**What you are asked to do**
Swap each "VENDU" in the material for "RÉSERVÉ", leaving every other character as it is. Return the full text with the pictures omitted.

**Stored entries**
◆ ◆ ◆ ◆
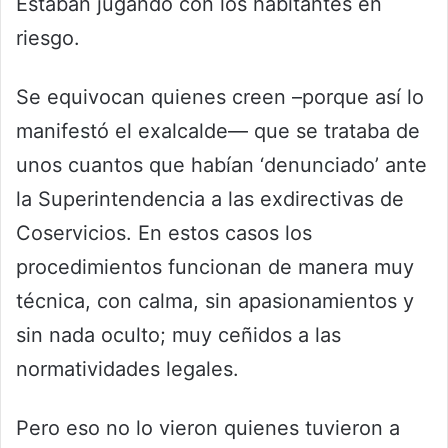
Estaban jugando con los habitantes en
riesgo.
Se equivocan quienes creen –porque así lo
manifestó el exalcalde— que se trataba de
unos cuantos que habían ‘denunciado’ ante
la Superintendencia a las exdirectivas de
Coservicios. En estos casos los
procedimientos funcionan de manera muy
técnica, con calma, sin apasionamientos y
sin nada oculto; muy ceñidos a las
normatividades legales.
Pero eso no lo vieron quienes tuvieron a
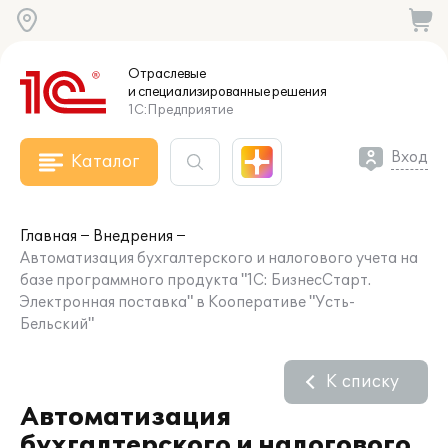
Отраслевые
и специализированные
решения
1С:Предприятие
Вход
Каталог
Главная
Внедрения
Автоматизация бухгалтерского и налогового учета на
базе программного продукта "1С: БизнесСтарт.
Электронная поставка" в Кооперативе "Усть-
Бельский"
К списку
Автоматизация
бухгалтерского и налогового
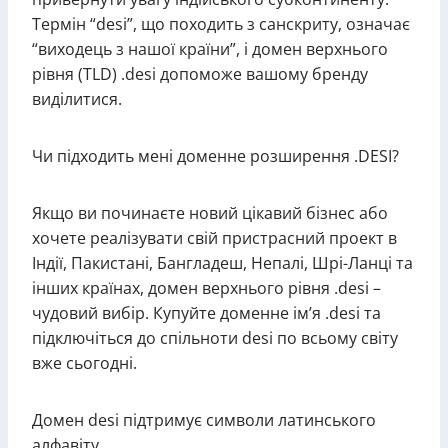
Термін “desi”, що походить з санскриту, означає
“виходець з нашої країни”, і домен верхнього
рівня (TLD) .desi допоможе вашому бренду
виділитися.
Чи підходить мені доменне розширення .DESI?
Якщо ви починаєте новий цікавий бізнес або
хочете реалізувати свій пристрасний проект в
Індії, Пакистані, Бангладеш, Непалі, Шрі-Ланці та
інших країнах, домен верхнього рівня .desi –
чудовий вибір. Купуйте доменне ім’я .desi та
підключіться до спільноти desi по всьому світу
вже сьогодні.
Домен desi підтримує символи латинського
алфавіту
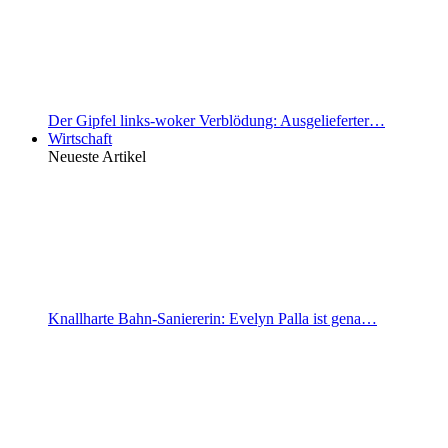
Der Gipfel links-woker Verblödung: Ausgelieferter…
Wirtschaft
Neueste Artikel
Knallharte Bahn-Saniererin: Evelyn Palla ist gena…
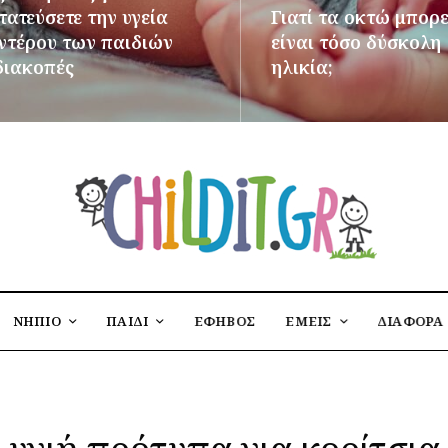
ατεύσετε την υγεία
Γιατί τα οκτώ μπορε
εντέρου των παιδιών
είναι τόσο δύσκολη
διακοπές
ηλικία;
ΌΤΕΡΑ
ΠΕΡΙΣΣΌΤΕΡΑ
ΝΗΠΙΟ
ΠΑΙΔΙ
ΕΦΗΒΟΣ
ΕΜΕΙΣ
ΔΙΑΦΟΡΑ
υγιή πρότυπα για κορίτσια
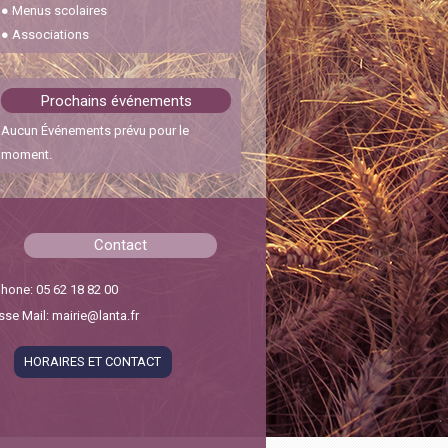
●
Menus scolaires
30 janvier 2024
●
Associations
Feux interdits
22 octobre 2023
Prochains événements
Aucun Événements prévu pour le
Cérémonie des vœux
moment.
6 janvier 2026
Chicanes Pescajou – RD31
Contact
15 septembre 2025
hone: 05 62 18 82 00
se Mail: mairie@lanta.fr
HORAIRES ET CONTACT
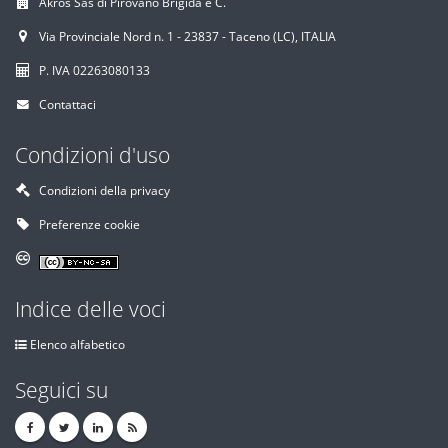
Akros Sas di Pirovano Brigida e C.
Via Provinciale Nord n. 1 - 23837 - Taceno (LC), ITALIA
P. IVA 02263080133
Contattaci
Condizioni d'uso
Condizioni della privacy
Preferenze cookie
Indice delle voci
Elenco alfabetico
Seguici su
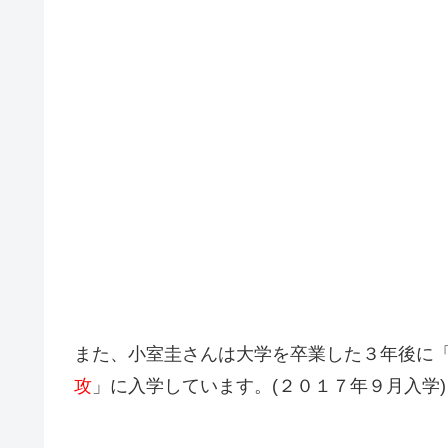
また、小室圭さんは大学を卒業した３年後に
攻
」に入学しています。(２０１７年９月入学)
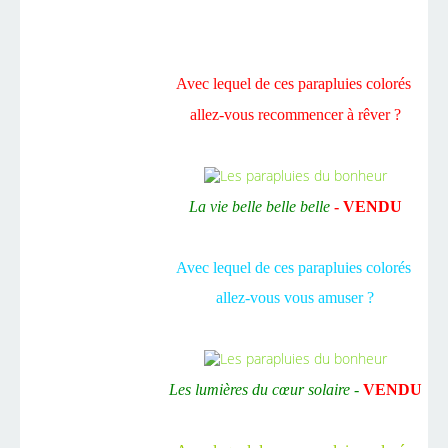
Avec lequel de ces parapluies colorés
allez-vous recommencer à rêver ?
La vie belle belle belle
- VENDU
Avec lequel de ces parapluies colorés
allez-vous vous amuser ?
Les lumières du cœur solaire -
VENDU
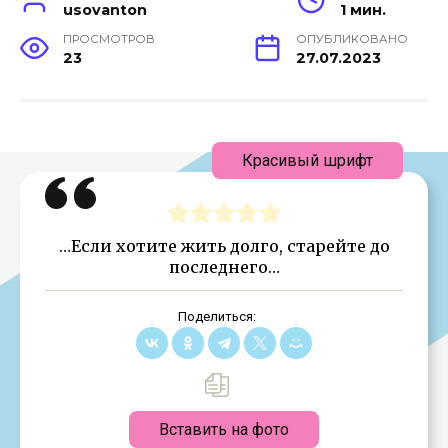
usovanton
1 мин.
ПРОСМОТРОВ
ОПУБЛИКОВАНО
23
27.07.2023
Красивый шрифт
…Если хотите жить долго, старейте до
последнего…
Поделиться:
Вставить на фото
◆ ◆ ◆ ◆
**Output of the task**
Estaban jugando con los habitantes en
riesgo.
Se equivocan quienes creen –porque así lo
manifestó el exalcalde— que se trataba de
unos cuantos que habían ‘denunciado’ ante
la Superintendencia a las exdirectivas de
Coservicios. En estos casos los
procedimientos funcionan de manera muy
técnica, con calma, sin apasionamientos y
sin nada oculto; muy ceñidos a las
normatividades legales.
Pero eso no lo vieron quienes tuvieron a
Отраслевые
и специализированные
решения
1С:Предприятие
Вход
Каталог
Главная
Внедрения
Автоматизация бухгалтерского и налогового учета на
базе программного продукта "1С: БизнесСтарт.
Электронная поставка" в Кооперативе "Усть-
Бельский"
К списку
Автоматизация
бухгалтерского и налогового
Термін “desi”, що походить з санскриту, означає
“виходець з нашої країни”, і домен верхнього
рівня (TLD) .desi допоможе вашому бренду
виділитися.
Чи підходить мені доменне розширення .DESI?
Якщо ви починаєте новий цікавий бізнес або
хочете реалізувати свій пристрасний проект в
Індії, Пакистані, Бангладеш, Непалі, Шрі-Ланці та
інших країнах, домен верхнього рівня .desi –
чудовий вибір. Купуйте доменне ім’я .desi та
підключіться до спільноти desi по всьому світу
вже сьогодні.
Домен desi підтримує символи латинського
алфавіту
Der Gipfel links-woker Verblödung: Ausgelieferter…
Wirtschaft
Neueste Artikel
Knallharte Bahn-Saniererin: Evelyn Palla ist gena…
ατεύσετε την υγεία
Γιατί τα οκτώ μπορε
εντέρου των παιδιών
είναι τόσο δύσκολη
διακοπές
ηλικία;
ΌΤΕΡΑ
ΠΕΡΙΣΣΌΤΕΡΑ
ΝΗΠΙΟ
ΠΑΙΔΙ
ΕΦΗΒΟΣ
ΕΜΕΙΣ
ΔΙΑΦΟΡΑ
υγιή πρότυπα για κορίτσια
●
Menus scolaires
30 janvier 2024
●
Associations
Feux interdits
22 octobre 2023
Prochains événements
Aucun Événements prévu pour le
Cérémonie des vœux
moment.
6 janvier 2026
Chicanes Pescajou – RD31
Contact
15 septembre 2025
hone: 05 62 18 82 00
se Mail: mairie@lanta.fr
HORAIRES ET CONTACT
Akros Sas di Pirovano Brigida e C.
Via Provinciale Nord n. 1 - 23837 - Taceno (LC), ITALIA
P. IVA 02263080133
Contattaci
Condizioni d'uso
Condizioni della privacy
Preferenze cookie
Indice delle voci
Elenco alfabetico
Seguici su
また、小室圭さんは大学を卒業した３年後に
攻
」に入学しています。(２０１７年９月入学)
Avec lequel de ces parapluies colorés
allez-vous recommencer à rêver ?
La vie belle belle belle
- RÉSERVÉ
Avec lequel de ces parapluies colorés
allez-vous vous amuser ?
Les lumières du cœur solaire -
RÉSERVÉ
usovanton
1 мин.
ПРОСМОТРОВ
ОПУБЛИКОВАНО
23
27.07.2023
Красивый шрифт
…Если хотите жить долго, старейте до
последнего…
Поделиться:
Вставить на фото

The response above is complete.